For that reason we need to start up both servers. I can simulate the servers in a test scenario, but for practical reasons I prefer to show how to distribute and run each server instance.
The first step is to download both servers: The Execution Environment Server: drools-grid-remote-mina-distro.zip and the Directory Instance server: drools-grid-remote-dir-mina-distro.zip. You need to unzip the content from both files in different directories. Inside each of them you will find the start.sh script. Running this script (in unix machines, I'm working in bat files for window$) will start each of the servers. The script contains the information about the host and the ports (I will work on customization for these parameters later).
When you uncompress these files you will see that there is a lib directory. Inside this lib directory you will find all the dependencies required to run the execution node. One important thing to understand here is that you will probably need to include all the rules dependencies here in the lib directory. So as a second step, you will need to clean and build the drools-grid-mini-demo project and copy the jar to the Execution Environment server lib's directory(drools-grid-remote-mina/lib/). You will need to have the domain classes (and all the required dependencies) that are being used inside the rules inside the Execution Environment lib directory in order to execute the rules/knowledge remotely.
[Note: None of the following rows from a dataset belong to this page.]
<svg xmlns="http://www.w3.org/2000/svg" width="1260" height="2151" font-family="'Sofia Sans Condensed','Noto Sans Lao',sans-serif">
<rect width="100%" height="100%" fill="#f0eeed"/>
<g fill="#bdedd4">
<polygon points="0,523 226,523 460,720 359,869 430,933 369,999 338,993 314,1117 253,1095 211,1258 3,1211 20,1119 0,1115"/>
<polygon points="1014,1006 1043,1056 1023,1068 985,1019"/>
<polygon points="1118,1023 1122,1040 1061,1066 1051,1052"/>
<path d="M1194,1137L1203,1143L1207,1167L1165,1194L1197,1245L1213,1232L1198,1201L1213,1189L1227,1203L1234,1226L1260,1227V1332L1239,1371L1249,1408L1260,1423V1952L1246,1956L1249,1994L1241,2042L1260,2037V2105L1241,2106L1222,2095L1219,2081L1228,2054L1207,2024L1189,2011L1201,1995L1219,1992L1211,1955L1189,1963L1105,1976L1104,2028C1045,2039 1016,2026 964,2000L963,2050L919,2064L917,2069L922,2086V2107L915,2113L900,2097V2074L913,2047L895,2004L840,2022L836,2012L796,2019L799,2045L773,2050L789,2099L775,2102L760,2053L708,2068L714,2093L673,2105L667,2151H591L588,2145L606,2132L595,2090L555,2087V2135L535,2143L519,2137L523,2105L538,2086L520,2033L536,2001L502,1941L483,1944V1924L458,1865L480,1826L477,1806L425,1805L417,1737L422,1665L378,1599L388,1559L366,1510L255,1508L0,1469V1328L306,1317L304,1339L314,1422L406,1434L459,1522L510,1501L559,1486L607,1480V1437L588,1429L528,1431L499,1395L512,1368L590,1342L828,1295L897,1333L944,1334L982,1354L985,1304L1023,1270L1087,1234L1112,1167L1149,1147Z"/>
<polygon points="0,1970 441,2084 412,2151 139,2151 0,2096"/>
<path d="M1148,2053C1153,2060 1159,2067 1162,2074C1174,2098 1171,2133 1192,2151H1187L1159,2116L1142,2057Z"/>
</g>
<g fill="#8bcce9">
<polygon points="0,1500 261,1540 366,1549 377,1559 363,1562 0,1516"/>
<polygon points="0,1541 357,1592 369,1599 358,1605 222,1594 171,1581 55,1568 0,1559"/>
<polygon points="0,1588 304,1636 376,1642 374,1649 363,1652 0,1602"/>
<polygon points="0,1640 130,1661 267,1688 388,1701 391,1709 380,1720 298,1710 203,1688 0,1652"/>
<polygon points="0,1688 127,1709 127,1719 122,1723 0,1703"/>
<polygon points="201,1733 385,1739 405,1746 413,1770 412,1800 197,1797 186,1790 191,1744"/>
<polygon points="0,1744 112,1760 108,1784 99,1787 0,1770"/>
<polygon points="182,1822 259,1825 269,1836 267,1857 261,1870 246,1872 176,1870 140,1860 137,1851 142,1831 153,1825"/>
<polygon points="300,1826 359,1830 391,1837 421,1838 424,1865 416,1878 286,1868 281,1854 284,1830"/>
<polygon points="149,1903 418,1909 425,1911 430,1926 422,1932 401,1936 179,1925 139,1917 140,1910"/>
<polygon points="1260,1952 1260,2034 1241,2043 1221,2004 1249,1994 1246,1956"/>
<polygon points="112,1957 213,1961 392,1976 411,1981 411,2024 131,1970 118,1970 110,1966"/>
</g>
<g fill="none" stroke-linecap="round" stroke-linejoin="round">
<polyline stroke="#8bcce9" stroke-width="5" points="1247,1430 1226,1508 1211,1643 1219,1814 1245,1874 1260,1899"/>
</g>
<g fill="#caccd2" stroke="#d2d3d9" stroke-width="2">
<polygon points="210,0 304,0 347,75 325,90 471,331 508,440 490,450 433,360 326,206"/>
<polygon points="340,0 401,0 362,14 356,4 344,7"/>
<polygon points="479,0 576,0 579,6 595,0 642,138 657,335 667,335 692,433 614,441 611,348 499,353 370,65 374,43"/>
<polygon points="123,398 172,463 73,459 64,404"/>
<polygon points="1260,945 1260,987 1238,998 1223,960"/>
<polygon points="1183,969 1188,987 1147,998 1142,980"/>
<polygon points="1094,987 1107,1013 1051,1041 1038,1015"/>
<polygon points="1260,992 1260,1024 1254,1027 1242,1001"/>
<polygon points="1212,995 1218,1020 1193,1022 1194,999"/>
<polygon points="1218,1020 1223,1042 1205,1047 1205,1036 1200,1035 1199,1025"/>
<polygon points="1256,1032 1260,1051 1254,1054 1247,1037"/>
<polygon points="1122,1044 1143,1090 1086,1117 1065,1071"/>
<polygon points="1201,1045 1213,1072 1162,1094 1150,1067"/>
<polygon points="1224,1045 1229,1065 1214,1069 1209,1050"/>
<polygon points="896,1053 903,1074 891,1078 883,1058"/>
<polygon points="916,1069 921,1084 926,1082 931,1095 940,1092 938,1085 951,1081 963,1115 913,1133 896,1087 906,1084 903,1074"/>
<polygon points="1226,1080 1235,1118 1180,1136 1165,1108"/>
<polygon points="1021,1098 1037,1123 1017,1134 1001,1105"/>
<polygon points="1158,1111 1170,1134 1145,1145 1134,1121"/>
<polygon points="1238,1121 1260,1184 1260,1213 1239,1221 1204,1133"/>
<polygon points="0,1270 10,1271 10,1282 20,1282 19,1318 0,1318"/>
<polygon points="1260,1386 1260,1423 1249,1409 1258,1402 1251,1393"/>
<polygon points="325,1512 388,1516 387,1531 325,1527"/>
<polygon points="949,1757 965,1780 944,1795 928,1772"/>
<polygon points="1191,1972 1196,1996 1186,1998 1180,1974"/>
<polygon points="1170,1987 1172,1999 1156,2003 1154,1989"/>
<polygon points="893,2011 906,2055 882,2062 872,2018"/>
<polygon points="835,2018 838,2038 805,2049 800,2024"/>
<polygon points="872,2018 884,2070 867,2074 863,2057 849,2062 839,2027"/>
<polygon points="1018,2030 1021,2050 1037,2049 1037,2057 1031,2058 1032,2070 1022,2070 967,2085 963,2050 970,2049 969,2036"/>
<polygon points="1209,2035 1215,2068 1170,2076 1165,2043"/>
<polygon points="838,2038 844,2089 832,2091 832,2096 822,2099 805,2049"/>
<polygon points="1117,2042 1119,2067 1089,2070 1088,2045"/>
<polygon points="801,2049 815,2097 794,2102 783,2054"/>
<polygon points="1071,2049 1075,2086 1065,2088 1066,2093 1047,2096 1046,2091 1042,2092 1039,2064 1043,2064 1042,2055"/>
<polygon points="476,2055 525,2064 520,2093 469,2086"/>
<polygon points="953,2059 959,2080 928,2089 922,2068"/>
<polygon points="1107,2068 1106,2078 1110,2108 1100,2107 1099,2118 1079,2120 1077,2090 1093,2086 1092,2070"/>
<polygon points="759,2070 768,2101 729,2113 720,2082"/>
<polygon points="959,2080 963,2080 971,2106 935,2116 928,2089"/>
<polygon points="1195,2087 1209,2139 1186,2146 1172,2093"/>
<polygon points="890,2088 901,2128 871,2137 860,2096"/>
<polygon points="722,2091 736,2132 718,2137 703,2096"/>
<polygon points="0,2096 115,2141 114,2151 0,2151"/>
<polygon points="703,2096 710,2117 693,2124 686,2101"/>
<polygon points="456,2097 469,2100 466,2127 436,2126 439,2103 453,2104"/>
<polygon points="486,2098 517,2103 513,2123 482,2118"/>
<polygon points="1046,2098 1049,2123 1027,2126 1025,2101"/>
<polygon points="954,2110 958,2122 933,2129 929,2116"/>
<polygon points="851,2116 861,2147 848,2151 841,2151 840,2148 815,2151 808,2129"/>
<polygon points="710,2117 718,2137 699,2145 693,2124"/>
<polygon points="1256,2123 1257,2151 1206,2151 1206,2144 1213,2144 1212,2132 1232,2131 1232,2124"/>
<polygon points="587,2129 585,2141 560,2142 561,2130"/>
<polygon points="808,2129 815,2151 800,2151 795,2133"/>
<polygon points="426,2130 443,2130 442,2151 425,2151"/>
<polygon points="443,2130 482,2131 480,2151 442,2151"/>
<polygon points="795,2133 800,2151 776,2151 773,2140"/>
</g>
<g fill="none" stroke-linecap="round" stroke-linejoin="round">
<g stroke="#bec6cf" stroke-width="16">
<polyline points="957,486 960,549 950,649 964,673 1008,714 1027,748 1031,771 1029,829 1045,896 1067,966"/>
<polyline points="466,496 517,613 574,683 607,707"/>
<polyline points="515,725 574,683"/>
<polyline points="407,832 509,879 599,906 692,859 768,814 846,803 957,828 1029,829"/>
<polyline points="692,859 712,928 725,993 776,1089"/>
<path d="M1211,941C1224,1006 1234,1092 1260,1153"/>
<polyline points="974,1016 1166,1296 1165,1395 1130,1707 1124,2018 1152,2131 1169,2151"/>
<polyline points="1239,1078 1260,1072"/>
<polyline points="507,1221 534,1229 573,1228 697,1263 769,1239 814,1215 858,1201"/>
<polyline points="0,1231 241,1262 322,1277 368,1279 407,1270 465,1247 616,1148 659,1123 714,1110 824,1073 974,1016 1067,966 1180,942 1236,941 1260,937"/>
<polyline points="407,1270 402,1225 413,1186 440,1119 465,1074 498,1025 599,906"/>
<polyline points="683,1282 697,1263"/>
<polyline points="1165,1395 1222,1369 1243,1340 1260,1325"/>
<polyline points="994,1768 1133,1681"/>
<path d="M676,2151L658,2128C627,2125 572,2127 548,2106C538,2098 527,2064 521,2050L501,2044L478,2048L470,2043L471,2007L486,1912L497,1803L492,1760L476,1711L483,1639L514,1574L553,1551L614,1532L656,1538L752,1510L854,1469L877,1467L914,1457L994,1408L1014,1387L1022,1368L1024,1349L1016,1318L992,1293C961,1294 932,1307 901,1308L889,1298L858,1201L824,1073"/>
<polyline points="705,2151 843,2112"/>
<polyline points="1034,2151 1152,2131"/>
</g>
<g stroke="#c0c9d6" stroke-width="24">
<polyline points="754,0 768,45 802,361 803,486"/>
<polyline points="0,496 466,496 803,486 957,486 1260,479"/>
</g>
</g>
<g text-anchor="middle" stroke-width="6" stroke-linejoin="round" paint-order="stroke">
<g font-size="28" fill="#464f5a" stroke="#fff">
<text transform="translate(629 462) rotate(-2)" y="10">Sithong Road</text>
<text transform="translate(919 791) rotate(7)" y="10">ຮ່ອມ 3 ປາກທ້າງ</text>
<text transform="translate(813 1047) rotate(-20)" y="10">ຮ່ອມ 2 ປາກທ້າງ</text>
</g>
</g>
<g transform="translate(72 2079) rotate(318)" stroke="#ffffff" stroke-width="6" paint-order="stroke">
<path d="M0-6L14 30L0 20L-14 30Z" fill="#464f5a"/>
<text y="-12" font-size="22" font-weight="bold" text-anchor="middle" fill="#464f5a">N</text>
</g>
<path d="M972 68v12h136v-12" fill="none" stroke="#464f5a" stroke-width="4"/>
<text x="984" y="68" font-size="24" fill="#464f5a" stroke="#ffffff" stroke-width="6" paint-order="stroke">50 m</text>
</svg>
The third step is to start both the Execution Environment and the Directory Instance Server. You can do that running the ./start.sh script in the console. (take a look inside the script. If you want to change the host or the port where the server is started).
Note: Usually you wont need to copy dependencies to the Directory Instance lib project.
Analyzing the Remote Topology Knowledge Execution
As you can see in the previous figure, three steps are executed by the application. Using Drools Grid Services, the application queries the available directories to find a running execution environment. The Directory Instance return the registered Execution Environment (Remote) to the application to start working. Once we get an Execution Environment we can create a Knowledge Builder, a Knowledge Base and a Knowledge Session. After we have the session we can start inserting facts and firing all the activated rules.
From the application perspective will be transparent where the rules are executed, but in the background you can check that the current execution is happening in the remote server. The example project that you can download, uses a rule that only prints out the the console that the rule was activated. In this case and just to show that the execution happens in the remote server, you can see that the output is being printed in the server console. In real scenarios you will probably want to send a response or some results to the client application. We will see how to achieve that in following posts.
During this post we have seen how we can move our application that was constructed using Local Providers to Remote Providers. You can download a new version of the drools-grid-mini-demo v2 here. You will find a new class to execute called: RemoteTopologyTest that contains the GridTopologyConfiguration that uses the RemoteProviders.